Microsoft's chief financial officer said on Tuesday that the company sees business spending picking up over the next 18 to 24 months and expects to benefit as companies buy more PCs and servers.

"We feel very well-positioned for growth as the economy recovers," said Peter Klein, speaking at the Morgan Stanley Technology, Media and Telecom conference in San Francisco. Klein, whose speech was available via Webcast, said that the majority of large businesses are making plans to deploy Windows 7.

Klein Microsoft

"There will be an enterprise refresh cycle," Klein said. "It's not precisely certain when that will happen or how fast that will happen."

Klein also said that Microsoft has sold 90 million licenses of Windows 7 to date. The company had previously said it had sold more than 60 million copies as of December.

Klein, who took over as CFO in November, also confirmed that Microsoft plans to launch a program for Office 2010, where customers who buy Office 2007 ahead of that product will get a free or low-cost upgrade to the new version.

A Microsoft employee last month leaked details of such a program in a blog post, which was quickly pulled. Klein said that Microsoft will defer $300 million to $350 million in revenue from the current quarter, suggesting the program will start this month, since the quarter ends in March. Office 2010 is due to be released in June.

On the consumer side, Klein said Microsoft is excited to have both Project Natal for Xbox and Windows Phone 7 Series devices on the market in time for the holidays.

"I couldn't be more excited about Natal," Klein said. In financial speak, Klein said that the release of Natal will be good for both gaining new Xbox customers and getting existing Xbox owners to buy more software.

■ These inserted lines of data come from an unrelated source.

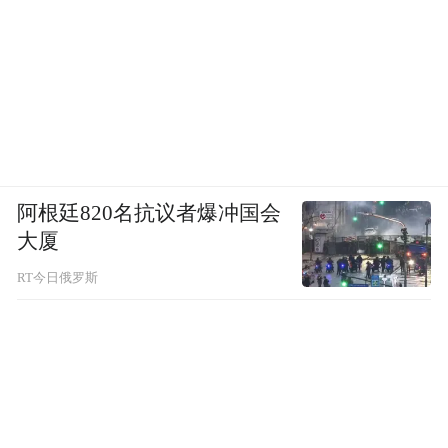
阿克塞县聚焦提升老年人居家生活品质，推
进养老服务体系建设，结合老年人家庭环境
实际及老年人身体健康状况，制定专业化、
个性化的“适老化改造”方案，最大程度满足
老年人的自主选择性和个性化需求，让民生
实事“更有温度”。
阿根廷820名抗议者爆冲国会
大厦
图文：王雪
RT今日俄罗斯
（阿克塞哈萨克族自治县融媒体中心官方公
众号）
“特别声明：以上作品内容(包括在内的视频、图片或音
频)为凤凰网旗下自媒体平台“大风号”用户上传并发
布，本平台仅提供信息存储空间服务。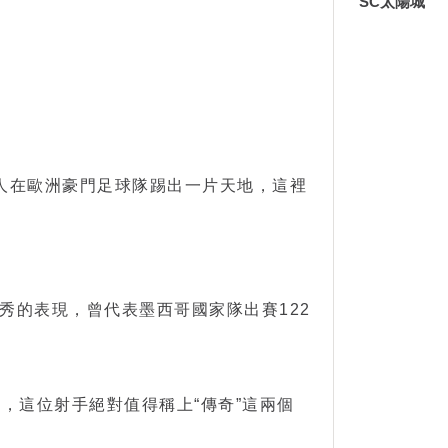
SC太陽城
人在歐洲豪門足球隊踢出一片天地，這裡
秀的表現，曾代表墨西哥國家隊出賽122
，這位射手絕對值得稱上“傳奇”這兩個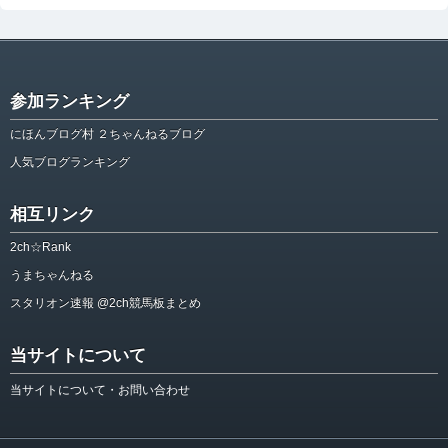
参加ランキング
にほんブログ村 ２ちゃんねるブログ
人気ブログランキング
相互リンク
2ch☆Rank
うまちゃんねる
スタリオン速報 @2ch競馬板まとめ
当サイトについて
当サイトについて・お問い合わせ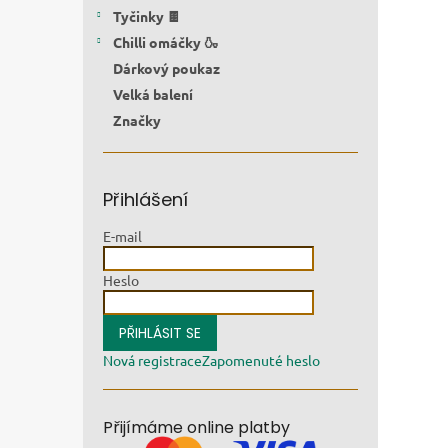
Tyčinky 🍫
Chilli omáčky 🍶
Dárkový poukaz
Velká balení
Značky
Přihlášení
E-mail
Heslo
PŘIHLÁSIT SE
Nová registrace
Zapomenuté heslo
Přijímáme online platby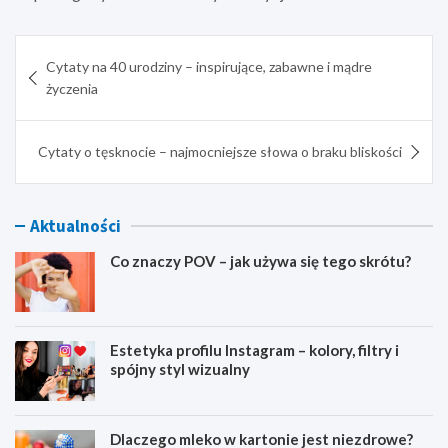
Nawigacja
Cytaty na 40 urodziny – inspirujące, zabawne i mądre
wpisu
życzenia
Cytaty o tęsknocie – najmocniejsze słowa o braku bliskości
Aktualności
Co znaczy POV – jak używa się tego skrótu?
Estetyka profilu Instagram – kolory, filtry i
spójny styl wizualny
Dlaczego mleko w kartonie jest niezdrowe?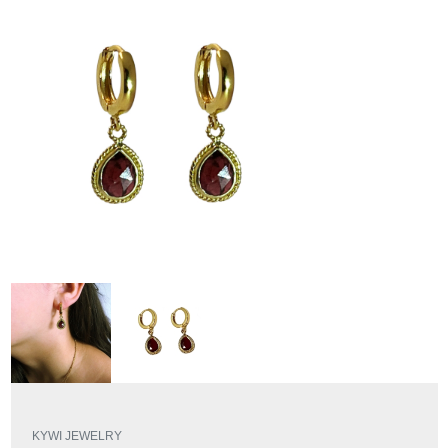
KYWI JEWELRY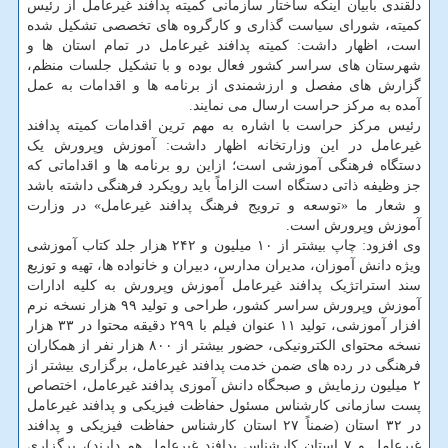
دلقندی بابیان اینکه ساختار سازمانی کمیته پدافند غیرعامل از رئیس
کمیته، شورای سیاست گذاری و کارگروه های تخصصی تشکیل شده
است، اظهار داشت: کمیته پدافند غیرعامل در تمام استان ها و
شهرستان های سراسر کشور فعال بوده و با تشکیل جلسات منظم،
گزارش های مفصل و ارزشمندی از برنامه ها و اقدامات به عمل
آمده به مرکز حراست ارسال می نمایند.
رئیس مرکز حراست با اشاره به مهم ترین اقدامات کمیته پدافند
غیرعامل در این وزارتخانه اظهار داشت: آموزش وپرورش یک
دستگاه فرهنگی آموزشی است؛ ازاین رو برنامه ها و اقداماتی که
جز وظیفه ذاتی دستگاه است الزاماً باید رویکرد فرهنگی داشته باشد
و شعار ما «توسعه و ترویج فرهنگ پدافند غیرعامل» در وزارت
آموزش وپرورش است.
وی افزود: چاپ بیشتر از ۱۰ میلیون و ۲۴۲ هزار جلد کتاب آموزشی
ویژه دانش آموزان، مدیران مدارس، دبیران و خانواده ها، تهیه و توزیع
سند استراتژیک پدافند غیرعامل آموزش وپرورش به کلیه ادارات
آموزش وپرورش سراسر کشور، طراحی و تولید ۹۹ هزار نسخه نرم
افزار آموزشی، تولید ۱۱ عنوان فیلم با ۲۹۹ دقیقه محتوا در ۳۳ هزار
نسخه محتوای الکترونیکی، حضور بیشتر از ۸۰۰ هزار نفر از همکاران
فرهنگی در رده های ضمن خدمت پدافند غیرعامل، برگزاری بیشتر از
۲ میلیون رزمایش و صبحگاه دانش آموزی پدافند غیرعامل، اختصاص
پست سازمانی کارشناس مسئول حفاظت فیزیکی و پدافند غیرعامل
در ۳۲ استان (ضمناً ۲۷ استان کارشناس حفاظت فیزیکی و پدافند
غیرعامل و ۷ استان کارشناس پدافند غیرعامل هم دارند)، برگزاری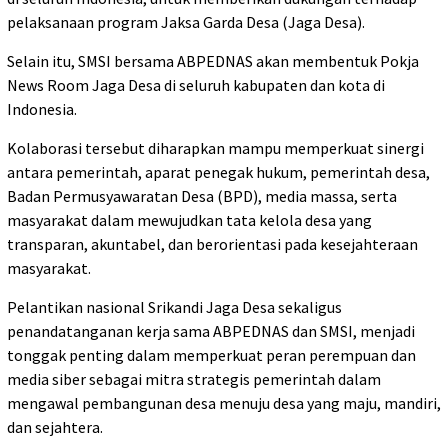
pelaksanaan program Jaksa Garda Desa (Jaga Desa).
Selain itu, SMSI bersama ABPEDNAS akan membentuk Pokja
News Room Jaga Desa di seluruh kabupaten dan kota di
Indonesia.
Kolaborasi tersebut diharapkan mampu memperkuat sinergi
antara pemerintah, aparat penegak hukum, pemerintah desa,
Badan Permusyawaratan Desa (BPD), media massa, serta
masyarakat dalam mewujudkan tata kelola desa yang
transparan, akuntabel, dan berorientasi pada kesejahteraan
masyarakat.
Pelantikan nasional Srikandi Jaga Desa sekaligus
penandatanganan kerja sama ABPEDNAS dan SMSI, menjadi
tonggak penting dalam memperkuat peran perempuan dan
media siber sebagai mitra strategis pemerintah dalam
mengawal pembangunan desa menuju desa yang maju, mandiri,
dan sejahtera.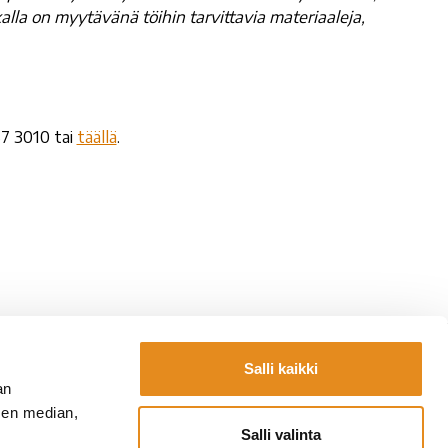
lla on myytävänä töihin tarvittavia materiaaleja,
7 3010 tai
täällä
.
Salli kaikki
Yhteystiedot
an
la.fi
Laskutustiedot
sen median,
fi
Lomakkeet
Salli valinta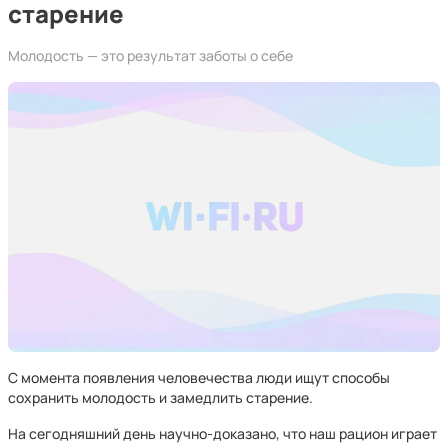
старение
Молодость — это результат заботы о себе
С момента появления человечества люди ищут способы
сохранить молодость и замедлить старение.
На сегодняшний день научно-доказано, что наш рацион играет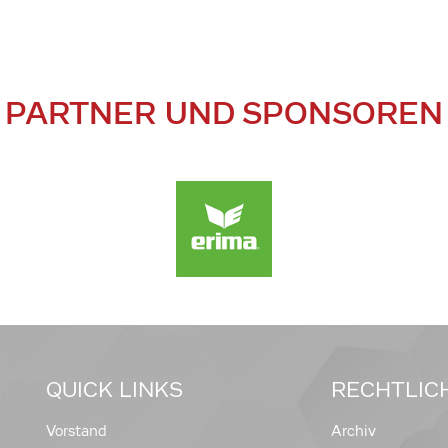
PARTNER UND SPONSOREN
QUICK LINKS
RECHTLIC
Vorstand
Archiv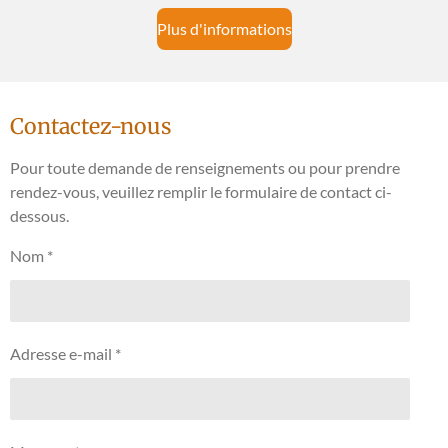
Plus d'informations
Contactez-nous
Pour toute demande de renseignements ou pour prendre
rendez-vous, veuillez remplir le formulaire de contact ci-
dessous.
Nom *
Adresse e-mail *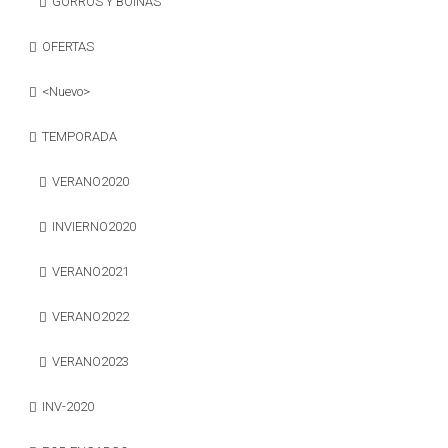
GORROS Y BOINAS
OFERTAS
<Nuevo>
TEMPORADA
VERANO2020
INVIERNO2020
VERANO2021
VERANO2022
VERANO2023
INV-2020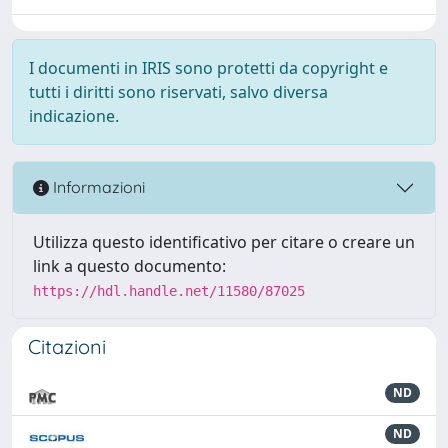
I documenti in IRIS sono protetti da copyright e
tutti i diritti sono riservati, salvo diversa
indicazione.
Informazioni
Utilizza questo identificativo per citare o creare un
link a questo documento:
https://hdl.handle.net/11580/87025
Citazioni
ND
ND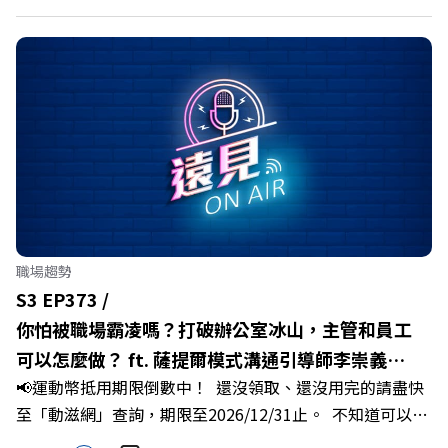
鄉子弟不僅能「回得來、留得下、活得好」，更為地方累積
迎向黃金十年的發展動能。 本集《遠見ON AIR》邀請嘉義
縣長翁章梁、立法委員蔡易餘、財信傳媒集團董事長謝金
河、紙風車劇團創辦人李永豐、以及嘉義縣人力發展所所長
許喻理。帶你深入剖析《嘉義被看見了》書中收錄的八年轉
型故事，讀懂這段洗天換地的歷程，並共同看見下一個黃金
十年的發展藍圖！ 🔺翁章梁縣長如何攜手團隊，在大牌林
立的科技版圖中搶先卡位亞創中心？🔺品牌如何雙重升級，
化傳統作物為高價值的精品品牌？🔺如何將自身的失敗學，
轉化為凝聚團隊與縣民認同感的力量？🔺在迎向黃金十年的
職場趨勢
新局下，嘉義如何打造子弟能安心安居的未來？ 主持人／
S3 EP373 /
遠見雜誌副社長兼遠見智庫總編輯 李建興 與談人／嘉義縣
你怕被職場霸凌嗎？打破辦公室冰山，主管和員工
縣長 翁章梁、立法委員 蔡易餘、財信傳媒集團董事長 謝金
可以怎麼做？ ft. 薩提爾模式溝通引導師李崇義、
河、紙風車劇團創辦人 李永豐、嘉義縣人力發展所所長 許
📢運動幣抵用期限倒數中！ 還沒領取、還沒用完的請盡快
謝佳芸
喻理+++++🎂歡慶遠見40歲生日！手速搶下破天荒的獨家
至「動滋網」查詢，期限至2026/12/31止。 不知道可以在
優惠>>>https://gvmkt.pse.is/9e5pbz✨關注《遠見》更多
哪裡使用嗎？ 上「動滋網」【合作店家】專區，全台五千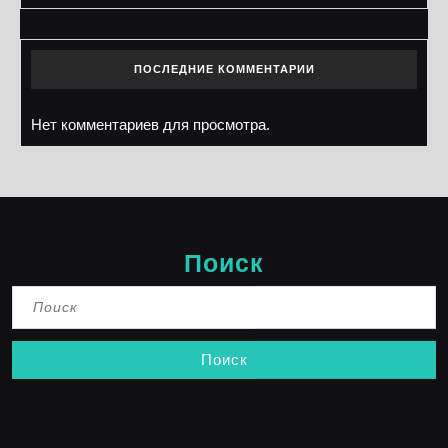
ПОСЛЕДНИЕ КОММЕНТАРИИ
Нет комментариев для просмотра.
Поиск
Найти: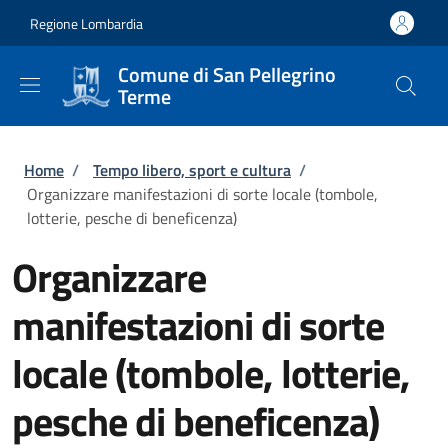
Salta al contenuto principale
Skip to footer content
Regione Lombardia
Comune di San Pellegrino
Terme
Briciole di pane
Home
/
Tempo libero, sport e cultura
/
Organizzare manifestazioni di sorte locale (tombole,
lotterie, pesche di beneficenza)
Organizzare
manifestazioni di sorte
locale (tombole, lotterie,
pesche di beneficenza)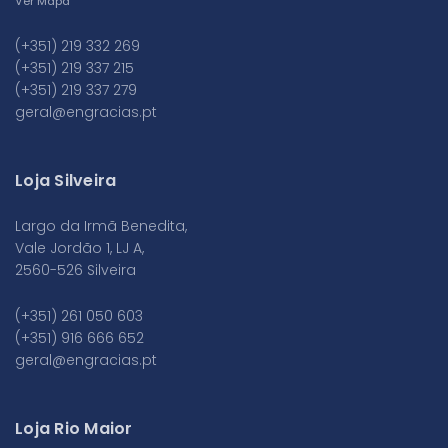
Ver Mapa
(+351) 219 332 269
(+351) 219 337 215
(+351) 219 337 279
geral@engracias.pt
Loja Silveira
Largo da Irmã Benedita,
Vale Jordão 1, LJ A,
2560-526 Silveira
(+351) 261 050 603
(+351) 916 666 652
geral@engracias.pt
Loja Rio Maior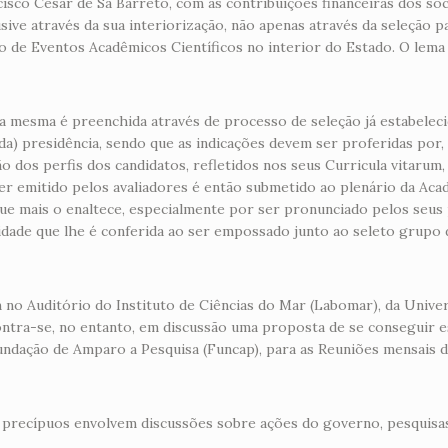
cisco César de Sá Barreto, com as contribuições financeiras dos só
usive através da sua interiorização, não apenas através da seleção 
ão de Eventos Acadêmicos Científicos no interior do Estado. O lema 
a mesma é preenchida através de processo de seleção já estabeleci
da) presidência, sendo que as indicações devem ser proferidas por,
ão dos perfis dos candidatos, refletidos nos seus Curricula vitarum,
r emitido pelos avaliadores é então submetido ao plenário da Aca
que mais o enaltece, especialmente por ser pronunciado pelos seus 
dade que lhe é conferida ao ser empossado junto ao seleto grupo d
o Auditório do Instituto de Ciências do Mar (Labomar), da Univers
ntra-se, no entanto, em discussão uma proposta de se conseguir es
ndação de Amparo a Pesquisa (Funcap), para as Reuniões mensais 
 precípuos envolvem discussões sobre ações do governo, pesquisas 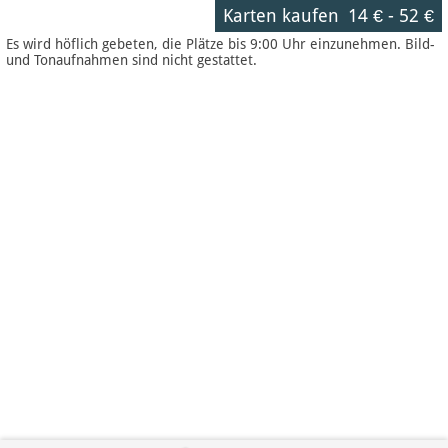
Karten kaufen
14 €
-
52 €
Es wird höflich gebeten, die Plätze bis 9:00 Uhr einzunehmen. Bild-
und Tonaufnahmen sind nicht gestattet.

The company also said it expects to keep a lid on costs, forecasting operating expenses for next year in the range of $27 billion to $27.5 billion. That, Klein said, should lead to a "very good result" on both sales and earnings side.

In the question and answer part of the conference, Klein was asked about whether the company expects a challenge from the iPad and Google-based operating systems.

"There's always going to be competition," he said, but added that Windows 7 allows PC makers to build products in a lot of different shapes and sizes. Klein was also asked about whether the majority of Bing's search share gains have come from distribution deals, such as the inclusion of Bing as the default search engine on various new PCs.

Klein said he wasn't sure that accounted for the majority of the improvement, but said "certainly some of our increase in share has come from our distribution deals, which we think is a good thing." He said the real test will be whether those gains become permanent.